- [PROBLEM]
Decide whether each statement below agrees with the excerpt that follows, answering yes or no and quoting the words of the excerpt that settle it. 1. PR-1 makes thresholds configurable through environment variables. 2. Auto-close on convergence is limited to operators for PR-1. 3. Operator triage tells issues apart by their labels.

Drafting fix code (orchestrator-only, by HARD RULE)
Dispatching dev-e (orchestrator-only)
Auto-resolving the existing 4 stuck-pattern issues on dashe-website — those need separate triage
Cross-repo gap analysis (e.g. "rar + rgo trip the same signature together") — possible follow-up

Open questions — resolved in review¶

Issue body author identity — Resolved (review): keep dev-e-bot, label-discriminate. Operator triage uses label:self-improvement vs label:image-pin. Documented above in the GitHub App write path section.
Threshold tuning — Resolved (review): hardcoded for PR-1. TODO (follow-up): file an issue to make thresholds configurable via env vars once we have ≥1 month of trip-rate data and at least one watcher needs re-tuning. Cross-link from that follow-up issue back to this proposal.
Auto-close on convergence — Resolved (review): operator-only for PR-1. State doc still tracks LastOccurrenceAt (see Dedup invariants) so a future auto-close PR is a small change rather than a schema migration.

Decision requested¶

Approve META framing? (or revert to literal rc#947 body)
Approve dev-e-bot App identity reuse? (leaning yes per review; see GitHub App write path)
Approve hardcoded thresholds for PR-1? (leaning yes per review; follow-up TODO captured)
Greenlight to implement?

- [RAW DATA]
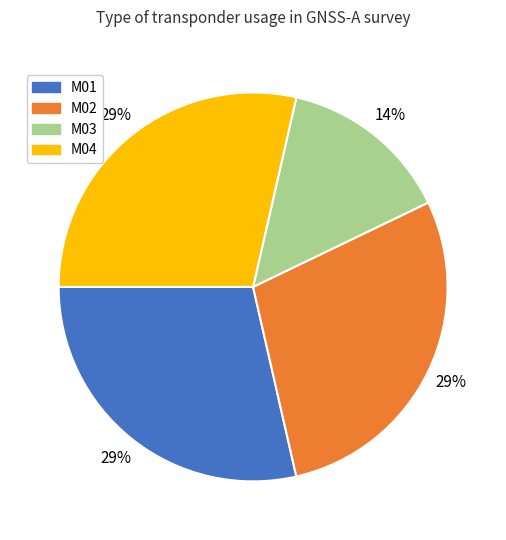

To the nearest percent, what is the average slice percentage?

25%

- [FINAL ANSWER]
1. No: "hardcoded for PR-1."
2. Yes: "operator-only for PR-1."
3. Yes: "Operator triage uses label:self-improvement vs label:image-pin."